Keith Spaulding ND, MAc, MSEE, graduated from Bastyr University in 2001. He runs a small company, Human Bioelectric, that designs, develops, and manufactures neurostimulation devices. Its first device, The Cognitive Kit, is a cognitive enhancement device based on transcranial direct current stimulation (tDCS). Keith writes about tDCS when he can to spread the good word, and loves and lives with his family in York, Maine.
References:
- Nietsch MA, Paulus W. Sustained excitability elevations induced by DC motor cortex stimulation in humans. Neurology. 2001;57(10):1899-1901.

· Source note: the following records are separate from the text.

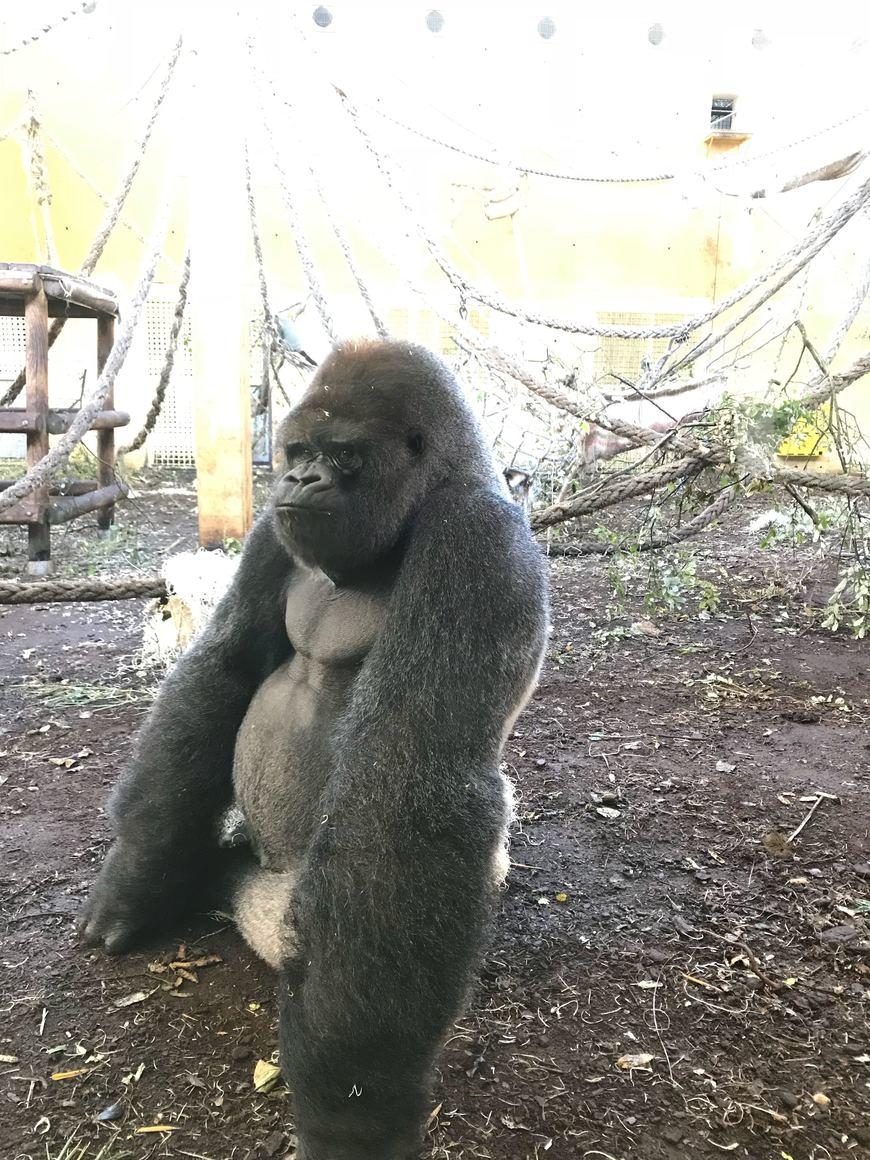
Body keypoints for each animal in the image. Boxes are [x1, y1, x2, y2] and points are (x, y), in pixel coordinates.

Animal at [78, 338, 547, 1155]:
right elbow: (227, 664)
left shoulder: (477, 545)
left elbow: (410, 775)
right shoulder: (273, 528)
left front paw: (354, 1105)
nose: (298, 477)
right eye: (298, 453)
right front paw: (134, 877)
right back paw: (192, 875)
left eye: (344, 455)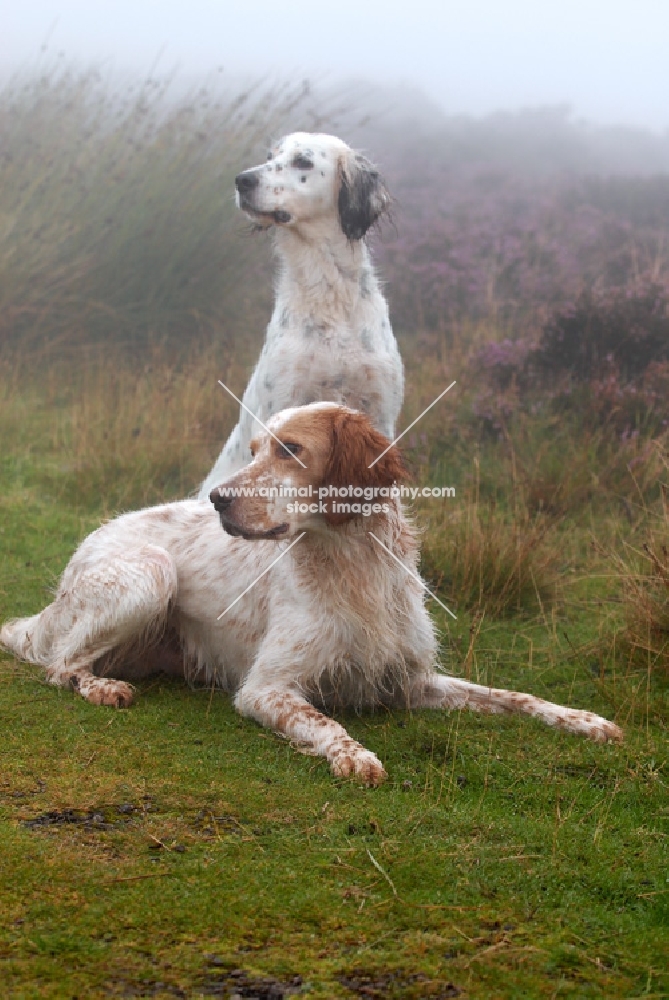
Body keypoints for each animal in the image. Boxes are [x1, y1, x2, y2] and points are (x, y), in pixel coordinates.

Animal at [1, 402, 620, 784]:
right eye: (254, 449)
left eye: (291, 449)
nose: (218, 499)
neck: (354, 568)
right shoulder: (266, 690)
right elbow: (328, 724)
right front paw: (357, 756)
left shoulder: (412, 681)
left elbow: (515, 696)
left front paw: (585, 721)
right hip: (151, 573)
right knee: (60, 664)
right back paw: (103, 687)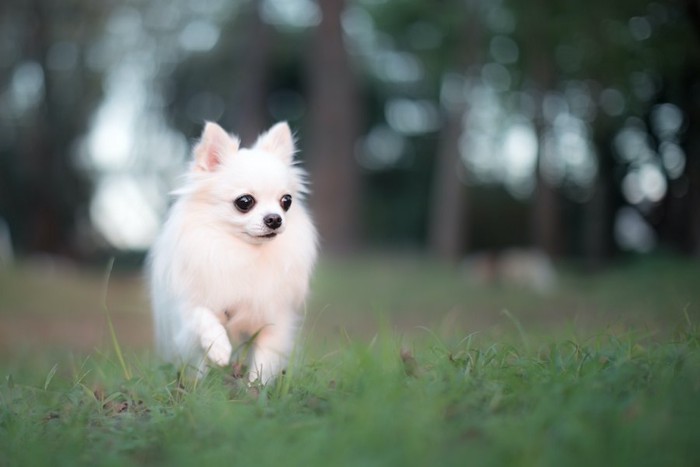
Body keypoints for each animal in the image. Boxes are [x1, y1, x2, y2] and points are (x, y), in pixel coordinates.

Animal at [150, 120, 320, 384]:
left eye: (286, 201)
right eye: (244, 202)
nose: (275, 219)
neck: (242, 253)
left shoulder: (273, 320)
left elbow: (263, 362)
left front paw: (255, 388)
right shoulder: (189, 304)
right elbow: (202, 316)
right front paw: (218, 347)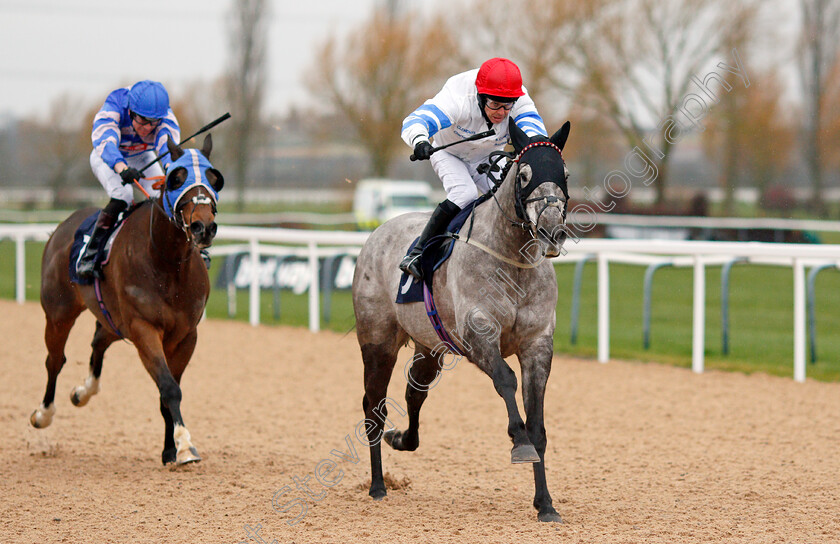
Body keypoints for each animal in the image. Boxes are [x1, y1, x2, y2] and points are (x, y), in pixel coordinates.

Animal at [31, 134, 225, 466]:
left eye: (214, 179)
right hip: (59, 312)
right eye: (177, 178)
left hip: (113, 317)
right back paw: (43, 414)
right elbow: (169, 388)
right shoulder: (144, 328)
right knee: (55, 360)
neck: (167, 263)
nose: (204, 227)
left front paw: (170, 450)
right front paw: (185, 446)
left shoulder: (185, 335)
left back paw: (83, 392)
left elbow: (168, 390)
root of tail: (65, 224)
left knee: (98, 341)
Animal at [352, 120, 576, 524]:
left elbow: (538, 423)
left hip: (429, 347)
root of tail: (376, 231)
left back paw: (402, 439)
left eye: (564, 174)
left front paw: (545, 504)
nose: (553, 232)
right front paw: (519, 442)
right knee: (373, 407)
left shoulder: (538, 344)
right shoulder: (478, 335)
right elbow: (506, 380)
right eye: (524, 175)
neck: (513, 261)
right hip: (378, 341)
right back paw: (377, 485)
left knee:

- Boggio PS, Rigonatti SP, Ribeiro RB, et al. A randomized, double-blind clinical trial on the efficacy of cortical direct current stimulation for the treatment of major depression. Int J Neuropsychopharmacol. 2008;11(2):249-254.
- Loo CK, Alonzo A, Martin D, et al. Transcranial direct current stimulation for depression: 3-week randomised, sham-controlled trial. Br J Psychiatry. 2012;200(1):52-59.
- Martin DM, Alonzo A, Ho Ka, et al. Continuation of transcranial direct current stimulation for the prevention of relapse in major depression. J Affect Disord. 2012;144(3):274-278.